BALTIMORA - Un giudice federale del Maryland ha ordinato al governo statunitense di facilitare il ritorno negli Stati Uniti di Kilmar Armando Ábrego García, cittadino salvadoregno residente da 14 anni nel Paese, che era stato deportato per errore al Cecot, il carcere di massima sicurezza nel Salvador, costruito dal presidente Nayib Bukele per i narcotrafficanti e che ora riceve gli immigrati illegali espulsi dagli Usa e accusati di fare parte dei bande di criminalità organizzata.
La decisione è arrivata il 4 aprile 2025, quando la giudice distrettuale Paula Xinis ha concesso un’ingiunzione preliminare, definendo la deportazione “un atto illegale” e ordinando che García rientri entro le 23:59 di lunedì 7 aprile, scadenza che però è stata rinviata dalla Corte Suprema.

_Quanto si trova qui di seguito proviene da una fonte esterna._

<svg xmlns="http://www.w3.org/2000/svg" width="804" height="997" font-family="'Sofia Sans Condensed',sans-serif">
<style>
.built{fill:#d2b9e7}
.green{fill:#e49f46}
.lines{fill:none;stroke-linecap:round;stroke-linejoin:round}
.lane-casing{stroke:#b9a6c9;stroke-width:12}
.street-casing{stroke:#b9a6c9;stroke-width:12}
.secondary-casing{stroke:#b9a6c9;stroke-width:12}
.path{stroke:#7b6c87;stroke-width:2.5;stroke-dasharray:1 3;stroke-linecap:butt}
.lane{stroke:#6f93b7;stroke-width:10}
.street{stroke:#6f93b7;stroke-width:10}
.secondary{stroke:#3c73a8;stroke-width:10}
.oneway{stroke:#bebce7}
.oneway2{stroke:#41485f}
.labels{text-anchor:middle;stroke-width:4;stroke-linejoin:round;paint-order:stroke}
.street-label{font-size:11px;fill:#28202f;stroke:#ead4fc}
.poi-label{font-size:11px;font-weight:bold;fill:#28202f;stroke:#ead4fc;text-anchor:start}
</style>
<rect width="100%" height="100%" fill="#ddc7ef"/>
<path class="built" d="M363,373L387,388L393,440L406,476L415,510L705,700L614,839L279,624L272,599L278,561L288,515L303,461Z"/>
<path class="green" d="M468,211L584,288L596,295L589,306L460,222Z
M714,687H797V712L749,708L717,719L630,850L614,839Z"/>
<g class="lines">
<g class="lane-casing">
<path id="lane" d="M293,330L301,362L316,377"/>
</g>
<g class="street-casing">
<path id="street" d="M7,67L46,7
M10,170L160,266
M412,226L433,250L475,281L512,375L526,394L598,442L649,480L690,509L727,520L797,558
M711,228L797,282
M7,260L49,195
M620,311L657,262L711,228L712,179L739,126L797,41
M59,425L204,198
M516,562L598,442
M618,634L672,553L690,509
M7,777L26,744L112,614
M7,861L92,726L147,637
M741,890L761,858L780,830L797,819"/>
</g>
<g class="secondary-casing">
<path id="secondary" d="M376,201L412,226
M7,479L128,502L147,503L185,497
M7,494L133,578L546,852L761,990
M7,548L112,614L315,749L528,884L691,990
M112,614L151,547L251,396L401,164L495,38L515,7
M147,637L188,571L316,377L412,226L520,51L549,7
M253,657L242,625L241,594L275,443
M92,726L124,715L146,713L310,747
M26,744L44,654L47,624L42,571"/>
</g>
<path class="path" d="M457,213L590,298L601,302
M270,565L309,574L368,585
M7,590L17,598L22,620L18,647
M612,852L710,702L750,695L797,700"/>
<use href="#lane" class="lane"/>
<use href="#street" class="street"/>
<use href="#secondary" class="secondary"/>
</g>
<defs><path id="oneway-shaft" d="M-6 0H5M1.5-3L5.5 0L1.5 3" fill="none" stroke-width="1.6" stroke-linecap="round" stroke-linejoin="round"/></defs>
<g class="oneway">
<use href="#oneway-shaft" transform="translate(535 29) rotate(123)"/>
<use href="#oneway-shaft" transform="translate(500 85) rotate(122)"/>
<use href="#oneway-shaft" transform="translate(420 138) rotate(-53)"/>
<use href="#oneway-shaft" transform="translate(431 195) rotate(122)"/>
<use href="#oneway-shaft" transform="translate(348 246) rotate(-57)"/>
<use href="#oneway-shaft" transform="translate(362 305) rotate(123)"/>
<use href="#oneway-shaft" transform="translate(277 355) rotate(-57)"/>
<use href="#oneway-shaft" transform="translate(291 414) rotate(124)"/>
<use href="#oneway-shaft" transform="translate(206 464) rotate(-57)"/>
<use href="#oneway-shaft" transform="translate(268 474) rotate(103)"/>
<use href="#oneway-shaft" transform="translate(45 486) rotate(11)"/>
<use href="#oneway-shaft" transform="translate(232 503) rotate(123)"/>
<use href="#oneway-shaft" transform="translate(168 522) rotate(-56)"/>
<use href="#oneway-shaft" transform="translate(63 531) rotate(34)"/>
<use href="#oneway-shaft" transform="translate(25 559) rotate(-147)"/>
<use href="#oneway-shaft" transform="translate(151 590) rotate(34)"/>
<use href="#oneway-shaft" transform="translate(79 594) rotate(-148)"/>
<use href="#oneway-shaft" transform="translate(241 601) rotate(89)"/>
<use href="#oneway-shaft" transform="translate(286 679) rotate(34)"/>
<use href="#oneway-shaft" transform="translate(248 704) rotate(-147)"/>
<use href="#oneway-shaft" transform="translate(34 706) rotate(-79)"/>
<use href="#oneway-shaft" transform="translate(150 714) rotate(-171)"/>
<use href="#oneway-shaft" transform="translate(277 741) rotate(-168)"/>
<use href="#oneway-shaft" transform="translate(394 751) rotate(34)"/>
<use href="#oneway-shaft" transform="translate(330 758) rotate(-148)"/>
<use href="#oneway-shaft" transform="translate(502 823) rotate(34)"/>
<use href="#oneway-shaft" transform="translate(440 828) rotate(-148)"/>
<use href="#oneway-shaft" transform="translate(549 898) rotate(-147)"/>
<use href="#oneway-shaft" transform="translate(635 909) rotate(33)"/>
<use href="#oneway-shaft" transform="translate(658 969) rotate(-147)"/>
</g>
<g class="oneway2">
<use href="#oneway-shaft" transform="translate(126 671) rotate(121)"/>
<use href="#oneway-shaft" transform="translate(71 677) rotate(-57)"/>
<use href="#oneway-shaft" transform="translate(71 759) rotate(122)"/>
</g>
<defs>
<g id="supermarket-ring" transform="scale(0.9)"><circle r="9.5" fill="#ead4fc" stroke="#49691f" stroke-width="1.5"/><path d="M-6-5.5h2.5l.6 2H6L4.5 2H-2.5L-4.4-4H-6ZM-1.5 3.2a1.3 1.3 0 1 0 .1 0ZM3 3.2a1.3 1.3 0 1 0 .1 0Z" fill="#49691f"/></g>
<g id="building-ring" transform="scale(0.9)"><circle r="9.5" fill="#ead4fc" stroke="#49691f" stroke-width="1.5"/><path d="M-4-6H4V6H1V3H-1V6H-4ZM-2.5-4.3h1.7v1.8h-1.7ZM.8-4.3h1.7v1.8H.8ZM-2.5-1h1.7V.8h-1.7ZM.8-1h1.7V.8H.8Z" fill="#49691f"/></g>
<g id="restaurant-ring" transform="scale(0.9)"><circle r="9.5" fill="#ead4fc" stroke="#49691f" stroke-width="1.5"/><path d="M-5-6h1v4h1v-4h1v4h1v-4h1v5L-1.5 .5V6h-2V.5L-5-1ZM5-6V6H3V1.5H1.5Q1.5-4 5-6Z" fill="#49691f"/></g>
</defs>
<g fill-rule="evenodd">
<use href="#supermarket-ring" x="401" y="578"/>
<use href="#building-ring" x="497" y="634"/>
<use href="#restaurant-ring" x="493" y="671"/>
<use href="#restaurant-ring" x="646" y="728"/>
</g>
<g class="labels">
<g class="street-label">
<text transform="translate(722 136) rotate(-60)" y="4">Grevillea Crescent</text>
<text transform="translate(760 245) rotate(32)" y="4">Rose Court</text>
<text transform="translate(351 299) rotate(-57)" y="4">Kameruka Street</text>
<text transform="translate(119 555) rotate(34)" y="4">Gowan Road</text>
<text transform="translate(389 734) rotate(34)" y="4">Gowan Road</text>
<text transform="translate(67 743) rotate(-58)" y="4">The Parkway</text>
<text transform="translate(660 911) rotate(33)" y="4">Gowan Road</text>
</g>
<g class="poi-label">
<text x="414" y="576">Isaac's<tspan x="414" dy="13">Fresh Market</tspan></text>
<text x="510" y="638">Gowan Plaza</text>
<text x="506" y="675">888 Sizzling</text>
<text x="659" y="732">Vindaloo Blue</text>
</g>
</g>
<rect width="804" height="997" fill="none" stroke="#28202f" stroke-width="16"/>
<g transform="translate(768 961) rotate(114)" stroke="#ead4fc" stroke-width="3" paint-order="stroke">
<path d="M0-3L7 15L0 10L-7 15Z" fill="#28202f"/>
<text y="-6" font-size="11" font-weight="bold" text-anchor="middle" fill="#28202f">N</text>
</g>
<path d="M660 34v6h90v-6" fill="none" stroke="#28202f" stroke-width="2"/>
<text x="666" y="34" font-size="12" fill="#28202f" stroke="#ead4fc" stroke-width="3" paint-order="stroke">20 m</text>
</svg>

Il caso ha suscitato grande indignazione nella comunità latina del Maryland, dove Ábrego García viveva con la moglie e il figlio di cinque anni, affetto da autismo. Jennifer Stefania Vásquez Sura, la moglie, ha raccontato di aver ricevuto due chiamate improvvise: una dal marito, che le comunicava di essere stato fermato dopo il turno di lavoro, e l’altra dal dipartimento di Sicurezza Nazionale (Dhs), che le concedeva solo dieci minuti per recuperare il figlio lasciato in auto.
Ábrego García era stato etichettato anni fa come presunto membro della gang MS-13, in parte per il suo abbigliamento, accuse che lui nega e da cui si era ripetutamente difeso in Tribunale. Nel 2019 un giudice dell’immigrazione gli aveva concesso lo status di “persona protetta”, impedendo formalmente al governo di deportarlo.
Nonostante ciò, il 12 marzo 2025 è stato espulso senza preavviso verso El Salvador e incarcerato nel famigerato carcere Cecot. “È un incubo – ha dichiarato Vásquez Sura in una deposizione –. I miei figli hanno bisogno di lui”.
L’errore ha generato paura tra molti membri della comunità salvadoregna nel Maryland, compresi residenti con visto o green card, per via di casi come questi in cui il Servizio di controllo dell’immigrazione e dogane (Ice) agisce con logiche più legate alle “quote” che al rispetto del diritto, mettendo in atto veri e propri rastrellamenti.
Gli organismi di difesa dei diritti umani accusano il “contratto” con El Salvador di fomentare le deportazioni anche senza giustificazione legale, dal momento che l’accordo prevede un pagamento da parte degli Stati Uniti per ogni persona inviata al Cecot. Molti genitori temono addirittura di uscire di casa per accompagnare i figli a scuola.
Nel frattempo, la ong Casa sta promuovendo tre leggi statali per limitare l’accesso dell’Ice a scuole e ospedali, proteggere i dati dei residenti e impedire alla polizia locale di agire come agenti federali.